I’ve learned a new word, this time from that delightful (and heroic) writer Nicholson Baker. I was reading the title essay in his collection The Size of Thoughts: Essays and Other Lumber when I came across this sentence: “And since a large thought seems to wish to pierce and acknowledge and even to replenish many more shoots and plumules of one’s experience, some shrunken from long neglect (for every thought, even the largest, tires, winds down, and hardens into a hibernating token of chat, a placeholder for real intellection, unless it is worried into endless, pliant movement by second thoughts, and by the sense of its own provisionality, passing and repassing through the many semipermeable membranes that insulate learning, suffering, ambition, civility, and puzzlement from each other), its hum of fineness will necessarily be delayed, baffled, and drawn out with numerous interstitial timidities—one pauses, looks up from the page, waits; the eyes move in meditative polygons in their orbits; and then, somehow, more of the thought is released into the soul, the corroborating peal of some new, distant bell—until it has filled out the entirety of its form, as a thick clay slip settles into an intricate mold, or as a ladleful of batter colonizes cell after cell of the waffle iron, or as, later, the smell of that waffle will have toured the awakening rooms of the house.”

(Pause to admire the waffle smell making its way up the long corridors of the meandering sentence.)

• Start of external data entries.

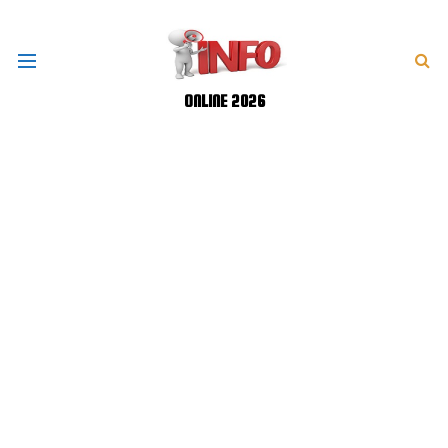
ONLINE 2026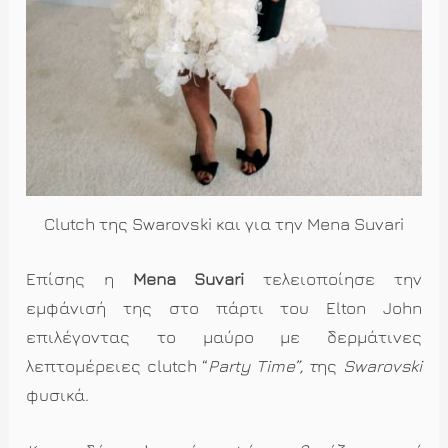
Clutch της Swarovski και για την Mena Suvari
Επίσης η
Mena
Suvari
τελειοποίησε την
εμφάνισή της στο πάρτι του Elton John
επιλέγοντας το μαύρο με δερμάτινες
λεπτομέρειες clutch “
Party
Time”,
τ
ης
Swarovski
φυσικά
.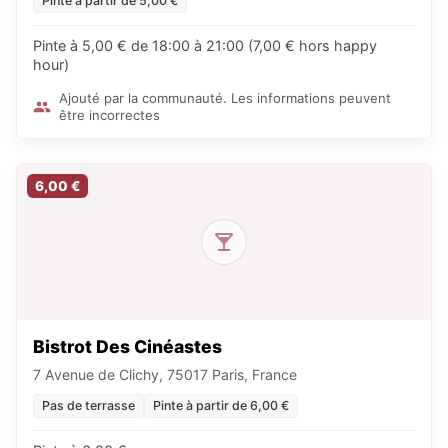
Pinte à partir de 5,00 €
Pinte à 5,00 € de 18:00 à 21:00 (7,00 € hors happy
hour)
Ajouté par la communauté. Les informations peuvent
être incorrectes
6,00 €
Bistrot Des Cinéastes
7 Avenue de Clichy, 75017 Paris, France
Pas de terrasse
Pinte à partir de 6,00 €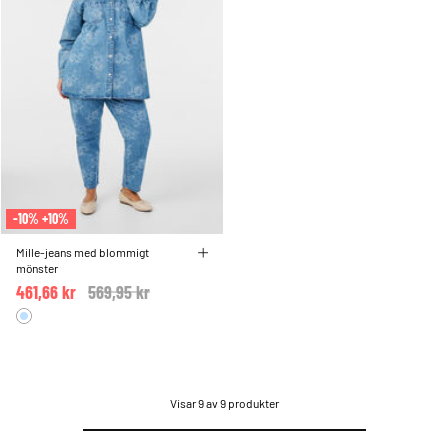
-10% +10%
Mille-jeans med blommigt
mönster
461,66 kr
Price reduced from
569,95 kr
to
Visar 9 av 9 produkter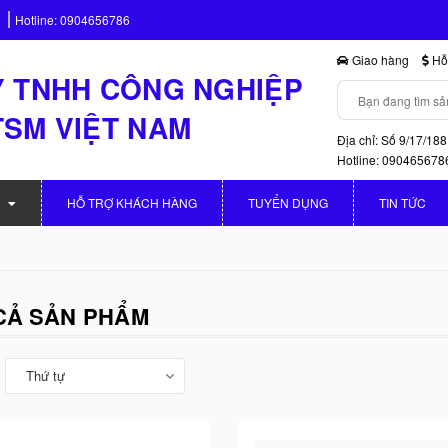
Hotline:
0904656786
Giao hàng
Hỗ 
 TNHH CÔNG NGHIỆP
TSM VIỆT NAM
Địa chỉ: Số 9/17/188
Hotline: 090465678
HỖ TRỢ KHÁCH HÀNG
TUYỂN DỤNG
TIN TỨC
 CẢ SẢN PHẨM
Thứ tự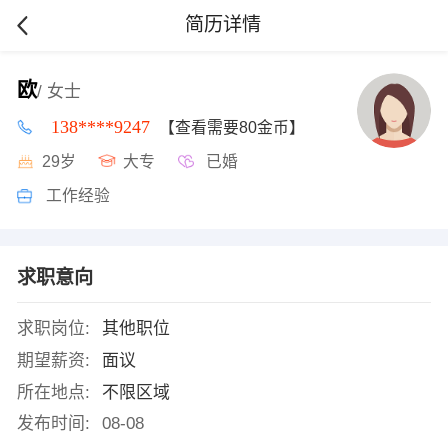
简历详情
欧
/ 女士
138****9247
【查看需要80金币】
29岁
大专
已婚
工作经验
求职意向
求职岗位:
其他职位
期望薪资:
面议
所在地点:
不限区域
发布时间:
08-08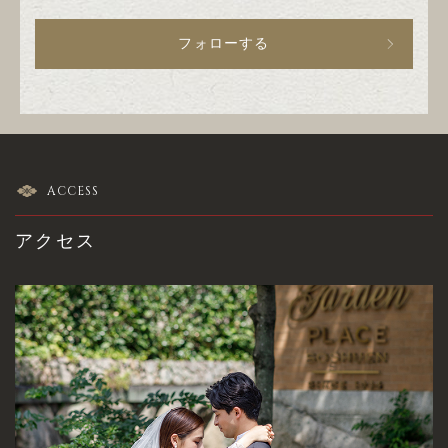
フォローする
ACCESS
アクセス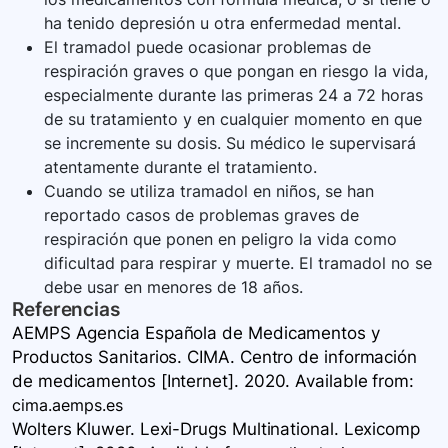
ha tenido depresión u otra enfermedad mental.
El tramadol puede ocasionar problemas de
respiración graves o que pongan en riesgo la vida,
especialmente durante las primeras 24 a 72 horas
de su tratamiento y en cualquier momento en que
se incremente su dosis. Su médico le supervisará
atentamente durante el tratamiento.
Cuando se utiliza tramadol en niños, se han
reportado casos de problemas graves de
respiración que ponen en peligro la vida como
dificultad para respirar y muerte. El tramadol no se
debe usar en menores de 18 años.
Referencias
AEMPS Agencia Española de Medicamentos y
Productos Sanitarios. CIMA. Centro de información
de medicamentos [Internet]. 2020. Available
from:
cima.aemps.es
Wolters Kluwer. Lexi-Drugs Multinational. Lexicomp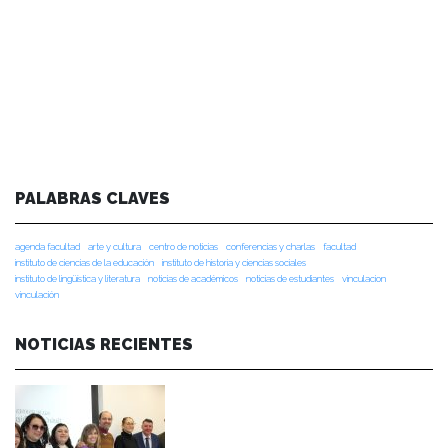
PALABRAS CLAVES
agenda facultad
arte y cultura
centro de noticias
conferencias y charlas
facultad
instituto de ciencias de la educación
instituto de historia y ciencias sociales
instituto de lingüística y literatura
noticias de académicos
noticias de estudiantes
vinculacion
vinculación
NOTICIAS RECIENTES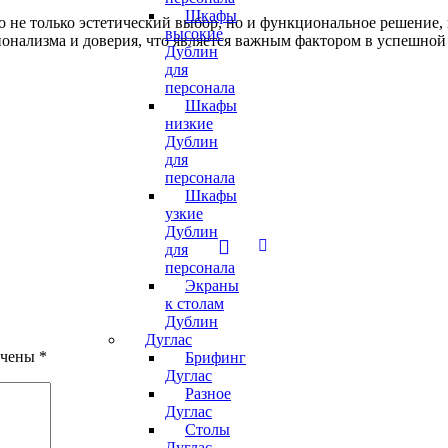
Шкафы
это не только эстетический выбор, но и функциональное решение
высокие
онализма и доверия, что является важным фактором в успешной
Дублин
для
персонала
Шкафы
низкие
Дублин
для
персонала
Шкафы
узкие
Дублин
для
персонала
Экраны
к столам
Дублин
Дуглас
ечены
*
Брифинг
Дуглас
Разное
Дуглас
Столы
Дуглас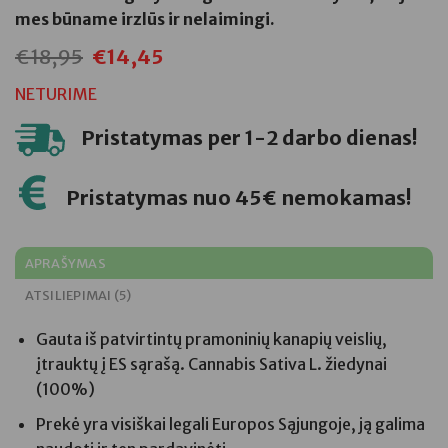
mes būname irzlūs ir nelaimingi.
€
18,95
€
14,45
Original
Current
price
price
was:
is:
NETURIME
€18,95.
€14,45.
Pristatymas per 1-2 darbo dienas!
Pristatymas nuo 45€ nemokamas!
APRAŠYMAS
ATSILIEPIMAI (5)
Gauta iš patvirtintų pramoninių kanapių veislių,
įtrauktų į ES sąrašą. Cannabis Sativa L. žiedynai
(100%)
Prekė yra visiškai legali Europos Sąjungoje, ją galima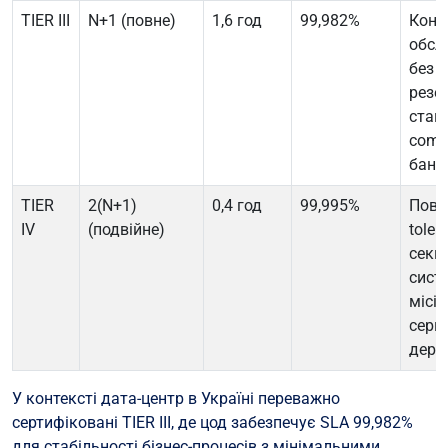
TIER III
N+1 (повне)
1,6 год
99,982%
Конк
обсл
без з
резе
станд
comm
банкі
TIER
2(N+1)
0,4 год
99,995%
Повна
IV
(подвійне)
toler
секц
сист
місі
серві
держ
У контексті дата-центр в Україні переважно
сертифіковані TIER III, де цод забезпечує SLA 99,982%
для стабільності бізнес-процесів з мінімальними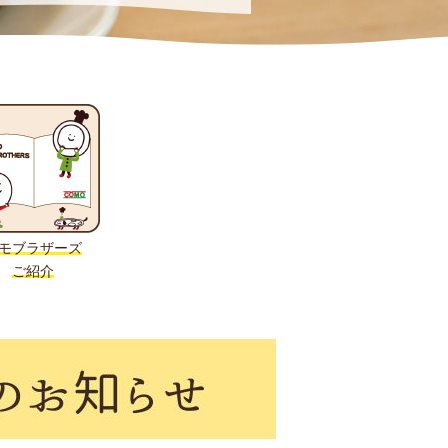
モブラザーズ
ご紹介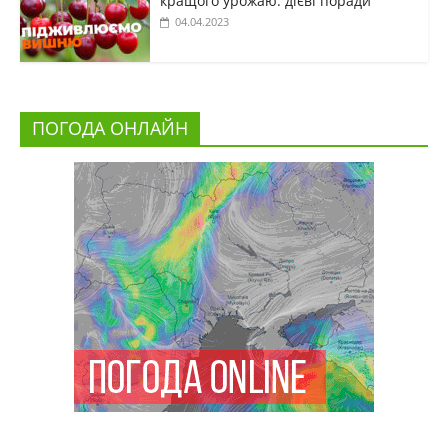
кращого урожаю: дієві поради
04.04.2023
ПОГОДА ОНЛАЙН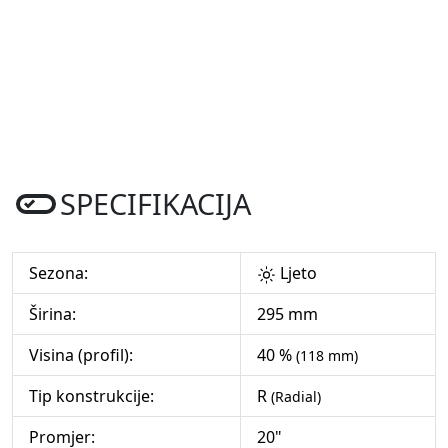
SPECIFIKACIJA
Sezona:
Ljeto
Širina:
295 mm
Visina (profil):
40 %
(118 mm)
Tip konstrukcije:
R
(Radial)
Promjer:
20"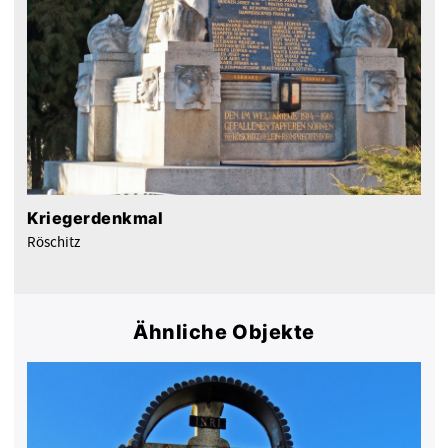
Kriegerdenkmal
Röschitz
Ähnliche Objekte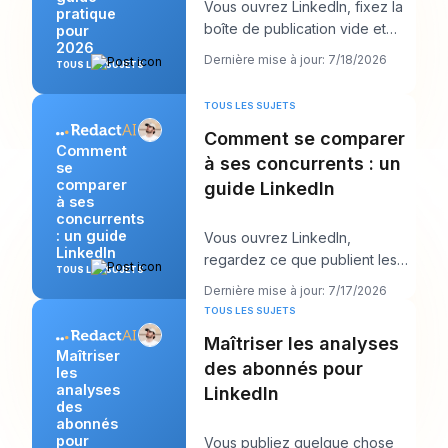
Vous ouvrez LinkedIn, fixez la
pratique
boîte de publication vide et
pour
2026
pensez : « Qu’est-ce qui
Dernière mise à jour: 7/18/2026
TOUS LES SUJETS
intéresse vraim
TOUS LES SUJETS
Comment se comparer
Comment
à ses concurrents : un
se
comparer
guide LinkedIn
à ses
concurrents
: un guide
Vous ouvrez LinkedIn,
LinkedIn
regardez ce que publient les
TOUS LES SUJETS
personnes de votre niche, et
Dernière mise à jour: 7/17/2026
en dix minutes vous
TOUS LES SUJETS
Maîtriser les analyses
Maîtriser
des abonnés pour
les
analyses
LinkedIn
des
abonnés
pour
Vous publiez quelque chose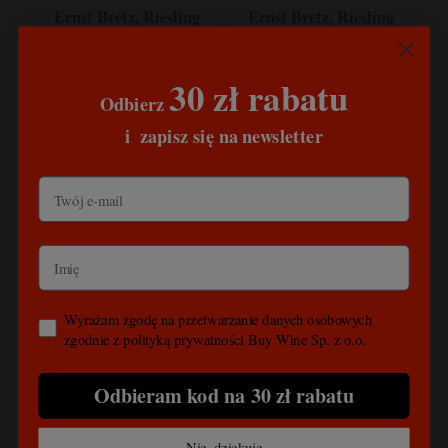
Ernst Bretz, Riesling
Ernst Bretz, Riesling
feinherb 1,0l, Hesja
Kabinett, Hesja
Nadreńska, Niemcy
Nadreńska, Niemcy
30 zł rabatu
47,00 zł
46,00 zł
Odbierz
​
i
zapisz się na newsletter
do koszyka
do koszyka
Wyrażam zgodę na przetwarzanie danych osobowych
zgodnie z polityką prywatności Buy Wine Sp. z o.o.
Odbieram kod na 30 zł rabatu
Nie, dziękuję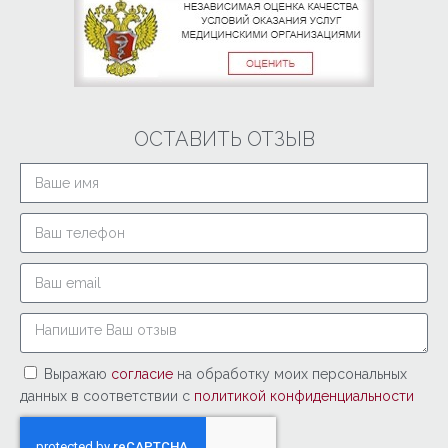
ОСТАВИТЬ ОТЗЫВ
Выражаю
согласие
на обработку моих персональных
данных в соответствии с
политикой конфиденциальности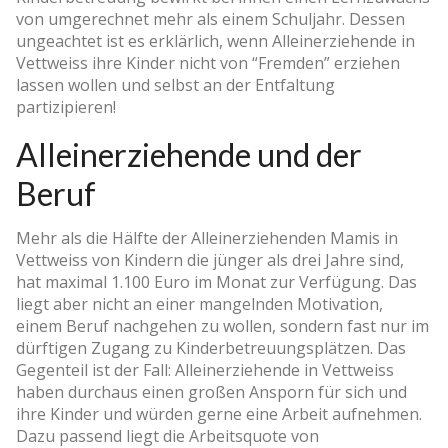
von umgerechnet mehr als einem Schuljahr. Dessen
ungeachtet ist es erklärlich, wenn Alleinerziehende in
Vettweiss ihre Kinder nicht von “Fremden” erziehen
lassen wollen und selbst an der Entfaltung
partizipieren!
Alleinerziehende und der
Beruf
Mehr als die Hälfte der Alleinerziehenden Mamis in
Vettweiss von Kindern die jünger als drei Jahre sind,
hat maximal 1.100 Euro im Monat zur Verfügung. Das
liegt aber nicht an einer mangelnden Motivation,
einem Beruf nachgehen zu wollen, sondern fast nur im
dürftigen Zugang zu Kinderbetreuungsplätzen. Das
Gegenteil ist der Fall: Alleinerziehende in Vettweiss
haben durchaus einen großen Ansporn für sich und
ihre Kinder und würden gerne eine Arbeit aufnehmen.
Dazu passend liegt die Arbeitsquote von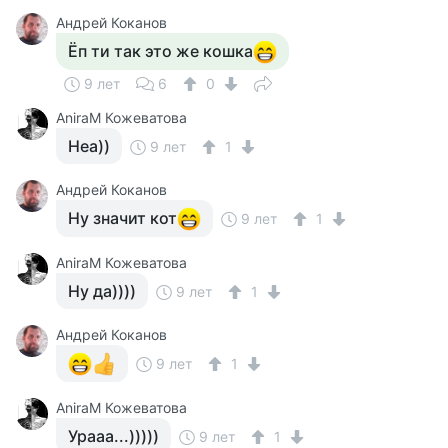
Андрей Коканов
Ёп ти так это же кошка
9 лет
6
0
AniraM Кожеватова
Неа))
9 лет
1
Андрей Коканов
Ну значит кот
9 лет
1
AniraM Кожеватова
Ну да))))
9 лет
1
Андрей Коканов
9 лет
1
AniraM Кожеватова
Урааа...)))))
9 лет
1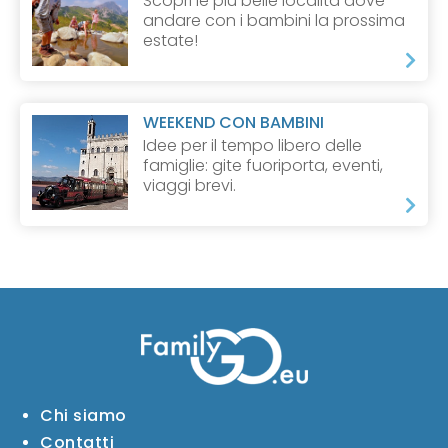
Scopri le più belle località dove
andare con i bambini la prossima
estate!
WEEKEND CON BAMBINI
Idee per il tempo libero delle
famiglie: gite fuoriporta, eventi,
viaggi brevi.
Chi siamo
Contatti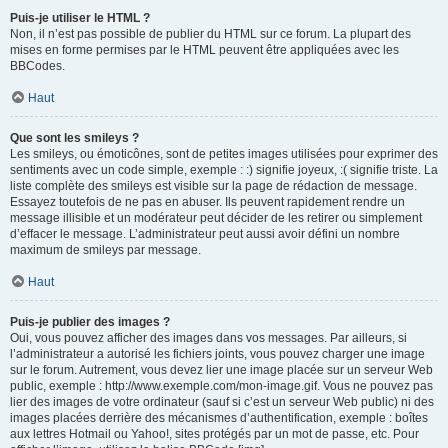
Puis-je utiliser le HTML ?
Non, il n’est pas possible de publier du HTML sur ce forum. La plupart des
mises en forme permises par le HTML peuvent être appliquées avec les
BBCodes.
Haut
Que sont les smileys ?
Les smileys, ou émoticônes, sont de petites images utilisées pour exprimer des
sentiments avec un code simple, exemple : :) signifie joyeux, :( signifie triste. La
liste complète des smileys est visible sur la page de rédaction de message.
Essayez toutefois de ne pas en abuser. Ils peuvent rapidement rendre un
message illisible et un modérateur peut décider de les retirer ou simplement
d’effacer le message. L’administrateur peut aussi avoir défini un nombre
maximum de smileys par message.
Haut
Puis-je publier des images ?
Oui, vous pouvez afficher des images dans vos messages. Par ailleurs, si
l’administrateur a autorisé les fichiers joints, vous pouvez charger une image
sur le forum. Autrement, vous devez lier une image placée sur un serveur Web
public, exemple : http://www.exemple.com/mon-image.gif. Vous ne pouvez pas
lier des images de votre ordinateur (sauf si c’est un serveur Web public) ni des
images placées derrière des mécanismes d’authentification, exemple : boîtes
aux lettres Hotmail ou Yahoo!, sites protégés par un mot de passe, etc. Pour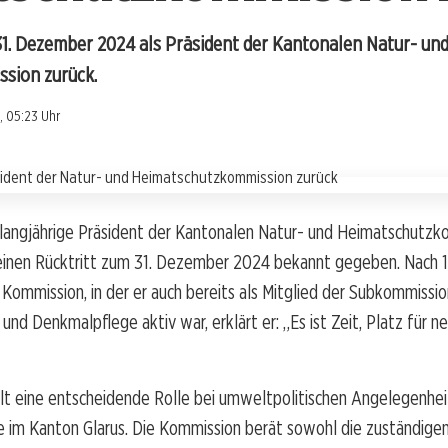
 31. Dezember 2024 als Präsident der Kantonalen Natur- un
sion zurück.
, 05:23 Uhr
r langjährige Präsident der Kantonalen Natur- und Heimatschutz
einen Rücktritt zum 31. Dezember 2024 bekannt gegeben. Nach 1
 Kommission, in der er auch bereits als Mitglied der Subkommissi
 und Denkmalpflege aktiv war, erklärt er: „Es ist Zeit, Platz für n
lt eine entscheidende Rolle bei umweltpolitischen Angelegenhei
 im Kanton Glarus. Die Kommission berät sowohl die zuständige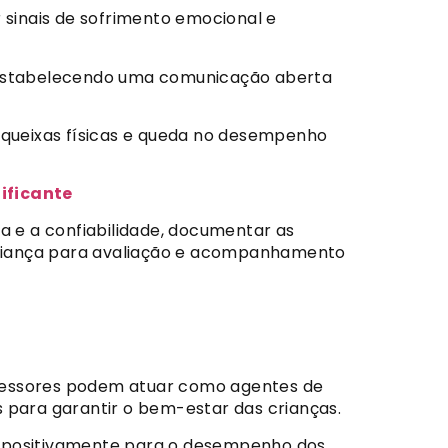
 sinais de sofrimento emocional e
 estabelecendo uma comunicação aberta
queixas físicas e queda no desempenho
ificante
a e a confiabilidade, documentar as
criança para avaliação e acompanhamento
ofessores podem atuar como agentes de
para garantir o bem-estar das crianças.
r positivamente para o desempenho dos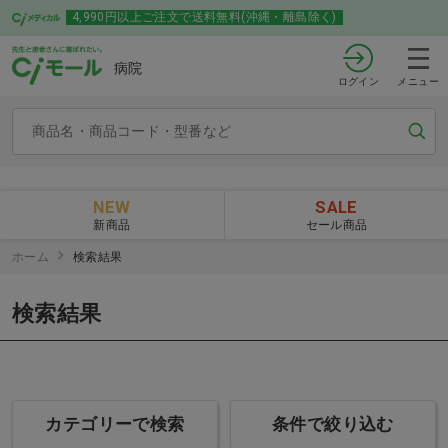
4,990円以上ご注文で送料無料(沖縄・離島除く)
病院
ログイン
メニュー
NEW
SALE
新商品
セール商品
ホーム
検索結果
検索結果
カテゴリーで検索
条件で絞り込む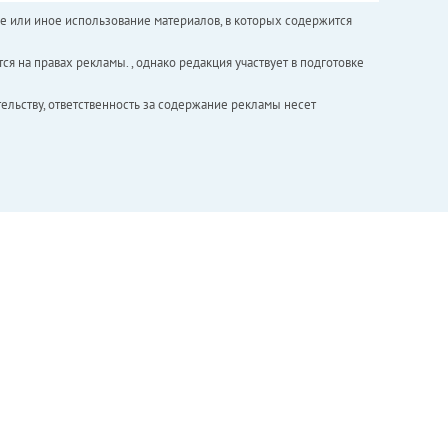
е или иное использование материалов, в которых содержится
ся на правах рекламы. , однако редакция участвует в подготовке
ельству, ответственность за содержание рекламы несет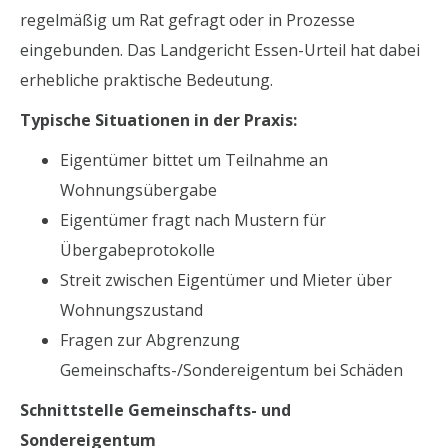
regelmäßig um Rat gefragt oder in Prozesse
eingebunden. Das Landgericht Essen-Urteil hat dabei
erhebliche praktische Bedeutung.
Typische Situationen in der Praxis:
Eigentümer bittet um Teilnahme an
Wohnungsübergabe
Eigentümer fragt nach Mustern für
Übergabeprotokolle
Streit zwischen Eigentümer und Mieter über
Wohnungszustand
Fragen zur Abgrenzung
Gemeinschafts-/Sondereigentum bei Schäden
Schnittstelle Gemeinschafts- und
Sondereigentum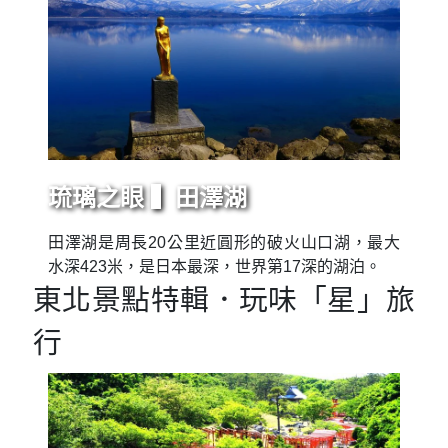
琉璃之眼 ▍田澤湖
田澤湖是周長20公里近圓形的破火山口湖，最大
水深423米，是日本最深，世界第17深的湖泊。
東北景點特輯．玩味「星」旅
行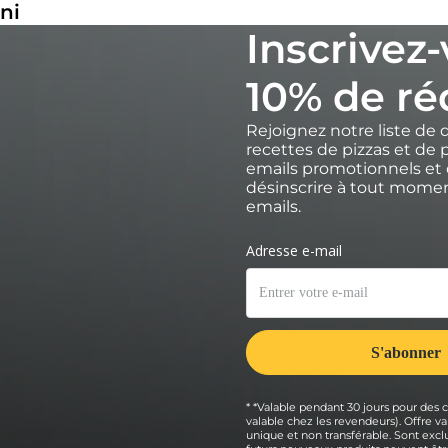
ni
Inscrivez
10% de ré
Rejoignez notre liste de 
recettes de pizzas et de p
emails promotionnels et 
désinscrire à tout moment
emails.
* *Valable pendant 30 jours pour des
valable chez les revendeurs). Offre
unique et non transférable. Sont exclu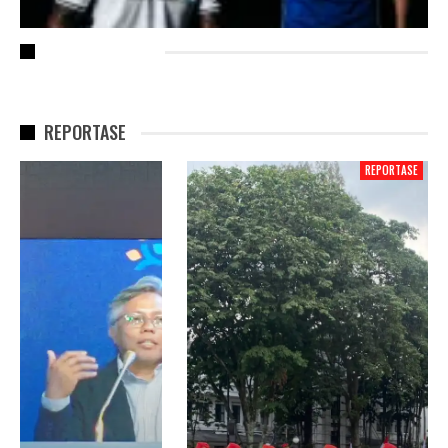
RECENT POSTS
REPORTASE
REPORTASE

The word “plumule” struck me; it turns out it’s pronounced PLOOM-yule [/ˈplu:myu:l/], and it means ‘rudimentary shoot, bud, or bunch of undeveloped leaves in a seed’ (it’s from Latin plūmula, the diminutive of plūma ‘small soft feather, down’), so that “shoots and plumules of one’s experience” is a very tasty phrase, incorporating both the visible (as it were) and the embryonic shoots sprouting up from the depths of our lived lives and mulish memories.

And now, for my own pleasure and hopefully yours, I’m going to reproduce the opening paragraph of the essay:

Each thought has a size, and most are about three feet tall, with the level of complexity of a lawnmower engine, or a cigarette lighter, or those tubes of toothpaste that, by mingling several hidden pastes and gels, create a pleasantly striped product. Once in a while, a thought may come up that seems, in its woolly, ranked composure, roughly the size of one’s hall closet. But a really large thought, a thought in the presence of which whole urban centers would rise to their feet, and cry out with expressions of gratefulness and kinship; a thought with grandeur, and drenching, barrel-scorning cataracts, and detonations of fist-clenched hope, and hundreds of cellos; a thought that can tear phone books in half, and rap on the iron nodes of experience until every blue girder rings; a thought that may one day pack everything noble and good into its briefcase, elbow past the curators of purposelessness, travel overnight toward Truth, and shake it by the indifferent marble shoulders until it finally whispers its cool assent—this is the size of thought worth thinking about.

And before I go, let me repeat the definition of plūma: “small soft feather, down.” Small soft feather, down—isn’t that a lovely phrase?